Blog and class notes 27 January 2017

Welcome to a new term leading up to Easter in which my theme to begin the year is Yoga Fundamentals. It’s never a bad thing to go back to basics for even teachers and experienced students as it gives us time to re-evaluate and  focus on the core elements of yoga.

The theme for the first week was the breath, which underpins everything we do.The breath, mind and body are interdependent. For example, when we are resting and relaxed, this should be reflected in our breathing, which is roughly at the rate of around six to eight breaths each minute, although there is no hard and fast rule. However, when we are stressed, our breath often becomes faster and shallower, which in turn feeds into feelings of anxiety and alarm.

Deeper yogic breathing can reverse this, and help us unwind and relax.
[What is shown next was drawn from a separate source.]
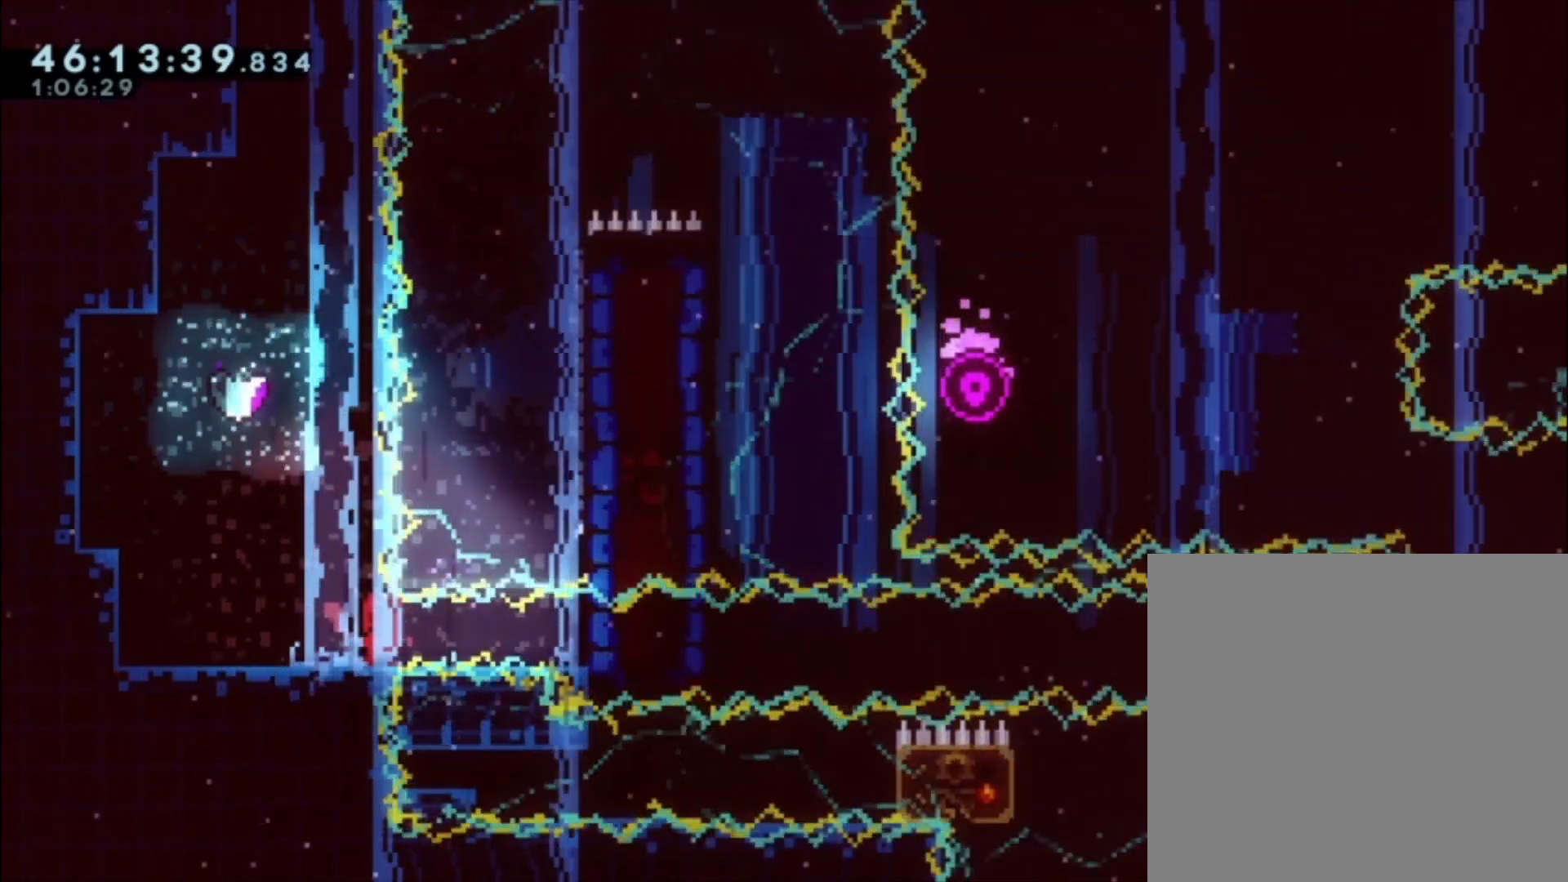
{"buttons": ["A"], "left_stick": "left", "events": [[400, "left_stick", "left"], [500, "A", "down"]]}
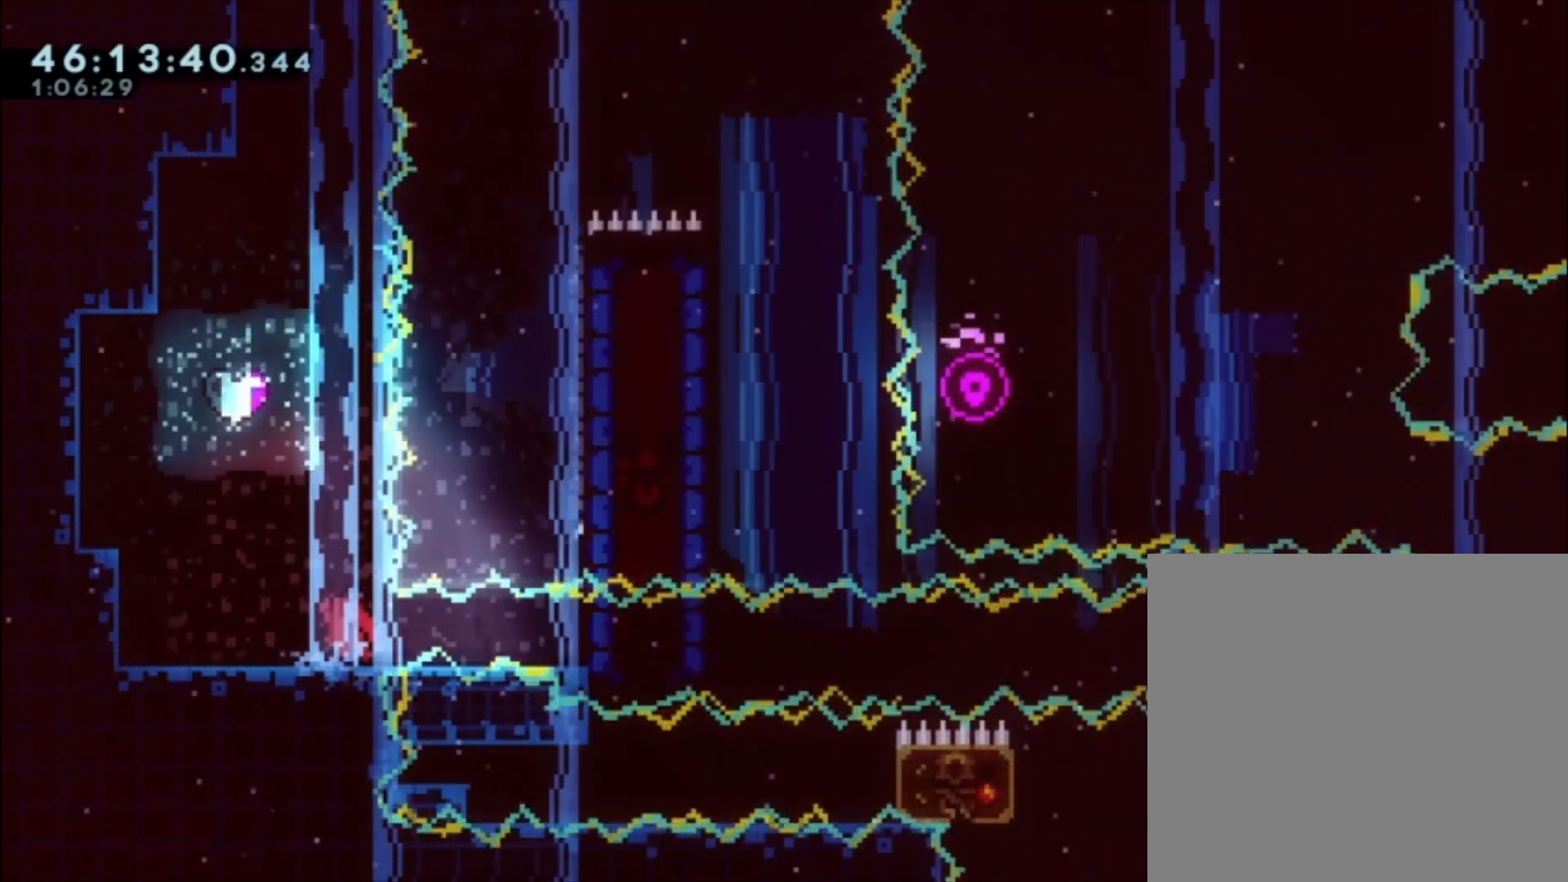
{"buttons": [], "left_stick": "up", "events": [[167, "A", "up"], [167, "left_stick", "up"], [233, "X", "down"], [367, "X", "up"]]}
We can focus on our breath at the beginning of class to help and prepare both the body and mind for practice.

A good way to start is to lie in the ‘constructive rest’ position, with the knees bent and feet flat on the floor.By closing the eyes, and following the rise and fall of the belly under the hands, we bring our awareness to the flow of breath through the nose. We can introduce a count in and out, to focus the mind, and further slow down and relax.

After 5-10 minutes of letting go, you can start to link a movement to the rhythm of breathing: for example, bringing the arms overhead, gently swaying the knees from side to side, or lifting the hips up to the ceiling and down.The breath should initiate the movement, and continue a little afterwards.

This week we worked with yoga belts to deepen into our stretches using the breath. Rest by hugging the knees into the chest afterwards.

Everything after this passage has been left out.